[SOURCE DATA Boundary: Start]
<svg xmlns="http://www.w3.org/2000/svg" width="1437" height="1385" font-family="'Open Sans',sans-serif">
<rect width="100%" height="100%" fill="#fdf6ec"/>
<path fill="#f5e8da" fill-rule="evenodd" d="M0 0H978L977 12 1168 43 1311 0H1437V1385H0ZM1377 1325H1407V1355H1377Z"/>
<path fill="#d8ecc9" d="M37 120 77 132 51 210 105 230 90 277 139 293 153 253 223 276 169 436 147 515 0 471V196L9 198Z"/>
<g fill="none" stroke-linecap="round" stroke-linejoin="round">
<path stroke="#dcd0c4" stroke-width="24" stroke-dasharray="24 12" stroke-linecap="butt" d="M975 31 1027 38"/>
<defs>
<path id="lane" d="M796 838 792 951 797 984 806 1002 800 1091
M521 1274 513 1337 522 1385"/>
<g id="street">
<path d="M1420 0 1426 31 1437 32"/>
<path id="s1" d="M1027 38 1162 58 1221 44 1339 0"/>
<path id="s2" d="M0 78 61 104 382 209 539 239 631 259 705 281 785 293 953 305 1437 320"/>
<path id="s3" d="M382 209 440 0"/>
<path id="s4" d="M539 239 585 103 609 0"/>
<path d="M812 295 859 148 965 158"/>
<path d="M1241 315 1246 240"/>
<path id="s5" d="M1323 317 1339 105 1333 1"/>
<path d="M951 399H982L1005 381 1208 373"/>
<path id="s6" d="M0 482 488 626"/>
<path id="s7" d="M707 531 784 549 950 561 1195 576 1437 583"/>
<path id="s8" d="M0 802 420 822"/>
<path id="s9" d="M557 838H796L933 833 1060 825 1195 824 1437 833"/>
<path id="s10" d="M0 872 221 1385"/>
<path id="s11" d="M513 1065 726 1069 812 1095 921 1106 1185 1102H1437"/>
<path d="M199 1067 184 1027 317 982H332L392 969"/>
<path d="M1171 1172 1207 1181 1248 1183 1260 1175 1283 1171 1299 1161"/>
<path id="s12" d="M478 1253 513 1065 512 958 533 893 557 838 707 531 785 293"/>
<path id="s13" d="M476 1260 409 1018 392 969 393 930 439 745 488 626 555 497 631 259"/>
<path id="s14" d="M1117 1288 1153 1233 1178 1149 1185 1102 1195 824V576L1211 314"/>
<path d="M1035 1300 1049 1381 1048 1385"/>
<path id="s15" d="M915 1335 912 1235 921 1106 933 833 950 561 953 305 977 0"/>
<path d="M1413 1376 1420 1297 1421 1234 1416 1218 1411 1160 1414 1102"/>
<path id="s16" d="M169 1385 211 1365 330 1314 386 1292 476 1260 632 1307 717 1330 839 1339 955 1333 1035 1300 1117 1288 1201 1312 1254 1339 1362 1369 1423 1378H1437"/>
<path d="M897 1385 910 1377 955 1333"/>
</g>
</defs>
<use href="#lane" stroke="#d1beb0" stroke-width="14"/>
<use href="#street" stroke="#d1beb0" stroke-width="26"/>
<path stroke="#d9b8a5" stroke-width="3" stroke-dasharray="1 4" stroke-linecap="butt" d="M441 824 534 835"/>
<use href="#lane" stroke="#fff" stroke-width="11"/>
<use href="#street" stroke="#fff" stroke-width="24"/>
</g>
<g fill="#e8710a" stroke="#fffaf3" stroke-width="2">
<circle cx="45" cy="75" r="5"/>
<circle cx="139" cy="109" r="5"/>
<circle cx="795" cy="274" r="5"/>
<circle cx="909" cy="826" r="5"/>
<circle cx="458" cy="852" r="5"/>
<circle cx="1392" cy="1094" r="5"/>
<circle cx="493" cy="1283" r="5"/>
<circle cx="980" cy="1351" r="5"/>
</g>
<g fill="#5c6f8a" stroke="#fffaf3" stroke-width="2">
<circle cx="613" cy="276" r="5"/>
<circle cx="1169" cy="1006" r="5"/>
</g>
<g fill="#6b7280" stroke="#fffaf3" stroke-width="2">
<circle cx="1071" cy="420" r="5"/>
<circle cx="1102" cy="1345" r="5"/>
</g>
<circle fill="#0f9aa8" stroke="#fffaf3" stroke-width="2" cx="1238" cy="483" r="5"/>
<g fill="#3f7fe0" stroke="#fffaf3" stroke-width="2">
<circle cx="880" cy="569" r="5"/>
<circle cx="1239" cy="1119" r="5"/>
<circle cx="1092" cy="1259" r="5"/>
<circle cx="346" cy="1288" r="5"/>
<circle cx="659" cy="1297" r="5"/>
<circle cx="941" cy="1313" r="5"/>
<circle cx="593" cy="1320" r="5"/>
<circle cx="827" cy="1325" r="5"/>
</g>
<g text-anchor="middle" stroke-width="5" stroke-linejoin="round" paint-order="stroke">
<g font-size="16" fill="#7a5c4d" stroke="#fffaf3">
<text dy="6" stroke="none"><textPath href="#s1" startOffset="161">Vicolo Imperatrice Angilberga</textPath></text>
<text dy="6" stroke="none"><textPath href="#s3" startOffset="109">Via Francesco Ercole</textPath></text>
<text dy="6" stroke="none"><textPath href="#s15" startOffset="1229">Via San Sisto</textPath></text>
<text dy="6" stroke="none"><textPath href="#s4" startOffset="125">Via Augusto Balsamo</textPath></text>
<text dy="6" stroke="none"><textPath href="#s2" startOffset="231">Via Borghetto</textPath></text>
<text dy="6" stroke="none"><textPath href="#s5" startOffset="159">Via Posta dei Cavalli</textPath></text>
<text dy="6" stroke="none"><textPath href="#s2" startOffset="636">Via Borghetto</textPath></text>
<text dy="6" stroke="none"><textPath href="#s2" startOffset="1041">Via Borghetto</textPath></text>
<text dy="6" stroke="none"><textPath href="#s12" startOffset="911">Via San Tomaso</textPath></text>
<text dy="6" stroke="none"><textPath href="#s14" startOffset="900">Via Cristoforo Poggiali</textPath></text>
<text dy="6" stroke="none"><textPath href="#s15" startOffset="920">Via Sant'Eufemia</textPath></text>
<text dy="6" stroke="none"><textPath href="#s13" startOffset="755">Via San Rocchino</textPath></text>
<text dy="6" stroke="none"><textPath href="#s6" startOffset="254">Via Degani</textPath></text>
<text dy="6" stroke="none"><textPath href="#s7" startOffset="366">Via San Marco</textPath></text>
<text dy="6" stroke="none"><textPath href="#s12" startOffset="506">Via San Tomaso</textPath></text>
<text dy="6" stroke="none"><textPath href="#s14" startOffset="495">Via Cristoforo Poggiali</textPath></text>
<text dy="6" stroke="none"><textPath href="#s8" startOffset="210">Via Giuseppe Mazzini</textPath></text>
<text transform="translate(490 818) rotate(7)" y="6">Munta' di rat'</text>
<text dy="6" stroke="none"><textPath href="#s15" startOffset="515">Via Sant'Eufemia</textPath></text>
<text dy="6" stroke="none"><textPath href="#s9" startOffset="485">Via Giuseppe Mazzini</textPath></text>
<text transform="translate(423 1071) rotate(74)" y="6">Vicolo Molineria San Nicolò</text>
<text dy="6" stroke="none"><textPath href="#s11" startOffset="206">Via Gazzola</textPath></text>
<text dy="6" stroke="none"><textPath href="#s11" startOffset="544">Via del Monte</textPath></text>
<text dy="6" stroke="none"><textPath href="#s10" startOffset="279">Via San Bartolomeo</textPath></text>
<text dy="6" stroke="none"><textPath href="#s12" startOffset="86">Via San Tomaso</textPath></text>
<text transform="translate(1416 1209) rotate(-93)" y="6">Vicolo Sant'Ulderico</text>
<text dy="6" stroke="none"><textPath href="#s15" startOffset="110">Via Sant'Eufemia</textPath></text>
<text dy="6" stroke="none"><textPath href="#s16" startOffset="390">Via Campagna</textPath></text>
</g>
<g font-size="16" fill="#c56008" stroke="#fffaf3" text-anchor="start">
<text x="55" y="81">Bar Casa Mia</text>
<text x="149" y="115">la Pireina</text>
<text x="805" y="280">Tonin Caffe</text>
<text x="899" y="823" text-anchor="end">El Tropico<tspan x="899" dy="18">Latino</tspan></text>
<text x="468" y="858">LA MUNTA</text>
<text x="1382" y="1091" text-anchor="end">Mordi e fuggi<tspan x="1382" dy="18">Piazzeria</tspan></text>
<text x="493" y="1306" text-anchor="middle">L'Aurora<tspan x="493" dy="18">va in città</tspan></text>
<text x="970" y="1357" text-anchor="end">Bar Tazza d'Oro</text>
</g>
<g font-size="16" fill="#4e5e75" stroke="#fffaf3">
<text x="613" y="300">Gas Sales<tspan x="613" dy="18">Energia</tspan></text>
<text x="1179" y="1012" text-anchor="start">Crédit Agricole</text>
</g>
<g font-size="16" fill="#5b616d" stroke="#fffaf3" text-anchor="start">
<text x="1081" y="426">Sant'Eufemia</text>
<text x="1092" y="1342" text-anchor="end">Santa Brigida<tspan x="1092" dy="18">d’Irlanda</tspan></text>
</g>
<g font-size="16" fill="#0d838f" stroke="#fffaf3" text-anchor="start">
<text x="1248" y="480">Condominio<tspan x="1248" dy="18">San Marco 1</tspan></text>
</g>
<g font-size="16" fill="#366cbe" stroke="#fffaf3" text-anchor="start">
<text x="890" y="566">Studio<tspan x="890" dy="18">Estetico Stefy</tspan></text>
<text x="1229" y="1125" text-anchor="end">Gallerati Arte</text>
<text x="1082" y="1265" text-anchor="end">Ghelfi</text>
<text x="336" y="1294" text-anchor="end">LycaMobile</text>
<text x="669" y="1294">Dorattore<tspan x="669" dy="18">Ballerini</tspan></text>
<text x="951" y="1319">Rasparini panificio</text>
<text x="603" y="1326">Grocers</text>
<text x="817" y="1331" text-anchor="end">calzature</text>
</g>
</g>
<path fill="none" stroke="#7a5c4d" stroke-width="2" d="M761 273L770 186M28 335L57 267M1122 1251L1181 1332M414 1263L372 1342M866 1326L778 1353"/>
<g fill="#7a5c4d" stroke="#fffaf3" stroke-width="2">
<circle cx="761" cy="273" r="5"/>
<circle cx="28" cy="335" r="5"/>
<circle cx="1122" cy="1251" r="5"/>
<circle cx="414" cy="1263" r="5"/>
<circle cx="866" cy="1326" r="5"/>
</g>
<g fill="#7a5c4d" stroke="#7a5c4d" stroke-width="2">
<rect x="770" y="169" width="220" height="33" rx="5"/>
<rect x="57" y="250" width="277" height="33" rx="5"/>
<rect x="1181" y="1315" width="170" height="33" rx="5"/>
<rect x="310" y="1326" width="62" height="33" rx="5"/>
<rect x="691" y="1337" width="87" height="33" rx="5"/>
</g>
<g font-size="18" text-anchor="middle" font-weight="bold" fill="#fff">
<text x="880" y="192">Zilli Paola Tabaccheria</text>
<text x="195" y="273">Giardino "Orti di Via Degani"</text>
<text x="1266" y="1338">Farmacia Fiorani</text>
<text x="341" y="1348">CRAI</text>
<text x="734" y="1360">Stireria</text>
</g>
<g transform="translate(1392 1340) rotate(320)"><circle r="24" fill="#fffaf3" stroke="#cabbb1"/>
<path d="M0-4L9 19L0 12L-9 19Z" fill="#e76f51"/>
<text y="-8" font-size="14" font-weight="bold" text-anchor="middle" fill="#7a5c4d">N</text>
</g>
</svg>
[SOURCE DATA Boundary: End]
* **ABOUT THIS EXERCISE**
What are the lines above that hold the string "bold"? Copy them.

* **EXPECTED OUTPUT**
<g font-size="18" text-anchor="middle" font-weight="bold" fill="#fff">
<text y="-8" font-size="14" font-weight="bold" text-anchor="middle" fill="#7a5c4d">N</text>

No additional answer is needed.